Microsoft is working with Nvidia to build confidential GPUs in the cloud

Microsoft is collaborating with Nvidia to build confidential GPUs on the Azure cloud where data can be securely offloaded and processed in a trusted execution environment (TEE), ensuring privacy.

Many organizations, both big and small, utilize the cloud for their data-related needs in storage and AI solutions. In order to secure the privacy and security of sensitive data, it is essential to use confidential computing. For those unaware, this is basically a set of hardware and software controls that governs how the data is being shared and used, as well as how data owners can validate these processes.

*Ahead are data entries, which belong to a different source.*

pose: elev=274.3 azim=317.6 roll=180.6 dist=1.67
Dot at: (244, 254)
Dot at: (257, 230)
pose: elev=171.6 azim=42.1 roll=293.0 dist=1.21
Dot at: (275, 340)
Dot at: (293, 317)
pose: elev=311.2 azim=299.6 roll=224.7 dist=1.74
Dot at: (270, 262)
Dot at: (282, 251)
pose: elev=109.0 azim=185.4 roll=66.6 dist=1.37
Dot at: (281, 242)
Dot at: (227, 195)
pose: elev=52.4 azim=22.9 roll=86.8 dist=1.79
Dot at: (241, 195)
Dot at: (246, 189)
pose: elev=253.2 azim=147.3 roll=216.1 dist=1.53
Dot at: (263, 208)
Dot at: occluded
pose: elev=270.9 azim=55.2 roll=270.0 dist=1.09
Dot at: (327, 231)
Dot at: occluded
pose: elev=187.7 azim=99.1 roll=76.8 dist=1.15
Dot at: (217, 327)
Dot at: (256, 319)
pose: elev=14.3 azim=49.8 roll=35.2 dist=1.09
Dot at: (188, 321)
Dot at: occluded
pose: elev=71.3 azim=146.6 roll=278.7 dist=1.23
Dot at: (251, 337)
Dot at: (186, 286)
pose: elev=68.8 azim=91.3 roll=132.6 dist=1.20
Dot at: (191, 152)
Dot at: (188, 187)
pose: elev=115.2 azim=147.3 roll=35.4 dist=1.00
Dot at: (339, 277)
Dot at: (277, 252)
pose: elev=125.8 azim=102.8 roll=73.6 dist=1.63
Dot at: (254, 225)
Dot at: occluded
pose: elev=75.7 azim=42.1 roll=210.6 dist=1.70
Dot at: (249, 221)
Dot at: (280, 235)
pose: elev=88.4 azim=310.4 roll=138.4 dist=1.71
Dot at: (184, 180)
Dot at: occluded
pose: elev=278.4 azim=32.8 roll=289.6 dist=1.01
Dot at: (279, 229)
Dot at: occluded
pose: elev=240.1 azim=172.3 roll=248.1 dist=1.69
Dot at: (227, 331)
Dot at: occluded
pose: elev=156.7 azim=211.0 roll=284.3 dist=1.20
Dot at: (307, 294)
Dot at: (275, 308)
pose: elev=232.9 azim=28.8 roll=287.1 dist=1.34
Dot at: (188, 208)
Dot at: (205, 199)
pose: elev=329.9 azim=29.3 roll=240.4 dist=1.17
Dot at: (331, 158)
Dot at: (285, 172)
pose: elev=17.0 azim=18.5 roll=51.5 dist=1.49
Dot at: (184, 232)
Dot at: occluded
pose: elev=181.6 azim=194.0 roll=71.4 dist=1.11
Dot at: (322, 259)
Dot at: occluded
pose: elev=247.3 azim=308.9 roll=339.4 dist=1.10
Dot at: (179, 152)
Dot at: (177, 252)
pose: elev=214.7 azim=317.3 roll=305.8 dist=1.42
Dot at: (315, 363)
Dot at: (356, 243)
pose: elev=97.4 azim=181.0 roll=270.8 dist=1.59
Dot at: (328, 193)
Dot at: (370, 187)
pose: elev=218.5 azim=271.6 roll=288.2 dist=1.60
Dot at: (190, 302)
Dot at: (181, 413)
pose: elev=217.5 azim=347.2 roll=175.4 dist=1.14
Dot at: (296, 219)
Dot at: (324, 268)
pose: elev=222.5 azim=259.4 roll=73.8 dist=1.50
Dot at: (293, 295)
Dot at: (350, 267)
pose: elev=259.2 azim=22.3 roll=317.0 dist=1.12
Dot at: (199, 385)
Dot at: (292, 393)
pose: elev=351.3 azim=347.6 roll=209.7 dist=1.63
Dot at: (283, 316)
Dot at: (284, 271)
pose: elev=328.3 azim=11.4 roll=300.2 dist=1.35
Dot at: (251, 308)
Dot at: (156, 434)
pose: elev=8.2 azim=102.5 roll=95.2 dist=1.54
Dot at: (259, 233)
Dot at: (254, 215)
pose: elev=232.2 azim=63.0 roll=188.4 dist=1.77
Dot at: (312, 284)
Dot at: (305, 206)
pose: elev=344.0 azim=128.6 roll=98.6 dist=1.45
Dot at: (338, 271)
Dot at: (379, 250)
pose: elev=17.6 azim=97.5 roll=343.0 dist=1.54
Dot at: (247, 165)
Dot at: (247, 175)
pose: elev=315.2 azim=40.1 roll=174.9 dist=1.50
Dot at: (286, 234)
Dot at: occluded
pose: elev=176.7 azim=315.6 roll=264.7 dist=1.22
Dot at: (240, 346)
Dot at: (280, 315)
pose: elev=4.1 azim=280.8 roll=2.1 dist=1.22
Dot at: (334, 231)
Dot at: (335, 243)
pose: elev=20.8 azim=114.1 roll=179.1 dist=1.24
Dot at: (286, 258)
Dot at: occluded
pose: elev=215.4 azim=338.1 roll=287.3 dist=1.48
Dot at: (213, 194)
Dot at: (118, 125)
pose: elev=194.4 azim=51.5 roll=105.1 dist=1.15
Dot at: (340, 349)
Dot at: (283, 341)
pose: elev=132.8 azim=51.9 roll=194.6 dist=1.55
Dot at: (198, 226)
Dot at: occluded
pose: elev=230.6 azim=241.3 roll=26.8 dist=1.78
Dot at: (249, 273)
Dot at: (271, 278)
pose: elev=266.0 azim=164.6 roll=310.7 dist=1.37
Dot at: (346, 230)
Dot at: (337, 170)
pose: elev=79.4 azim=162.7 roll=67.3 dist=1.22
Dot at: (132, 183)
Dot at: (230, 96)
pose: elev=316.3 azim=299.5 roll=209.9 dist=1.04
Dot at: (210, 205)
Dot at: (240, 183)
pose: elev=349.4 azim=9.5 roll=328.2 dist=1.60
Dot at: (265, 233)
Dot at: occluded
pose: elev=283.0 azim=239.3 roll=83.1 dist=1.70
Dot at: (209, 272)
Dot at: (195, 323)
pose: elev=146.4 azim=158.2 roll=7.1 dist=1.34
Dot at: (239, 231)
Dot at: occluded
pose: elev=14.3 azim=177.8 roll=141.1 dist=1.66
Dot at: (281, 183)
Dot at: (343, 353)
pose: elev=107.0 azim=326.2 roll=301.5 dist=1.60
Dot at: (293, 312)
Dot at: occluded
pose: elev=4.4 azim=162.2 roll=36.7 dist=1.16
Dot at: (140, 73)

Intel and AMD CPUs already enable the creation of trusted execution environments (TEEs) to power confidential computing at a CPU-level. TEEs ensure that the data remains encrypted at rest, in transit, and even in use. It also offers remote attestation to validate the configuration of the hardware and and grant data access only to required algorithms. Microsoft's confidential computing solutions on Azure utilize the same principles too.

However, existing solutions are tied to TEEs being built in CPUs, so Microsoft is now looking to extend this boundary to GPUs as well, making sure that data can be securely offloaded to more powerful hardware for computation needs. This is even more important when it comes to AI workloads for organizations, and Microsoft is collaborating with Nvidia on this front.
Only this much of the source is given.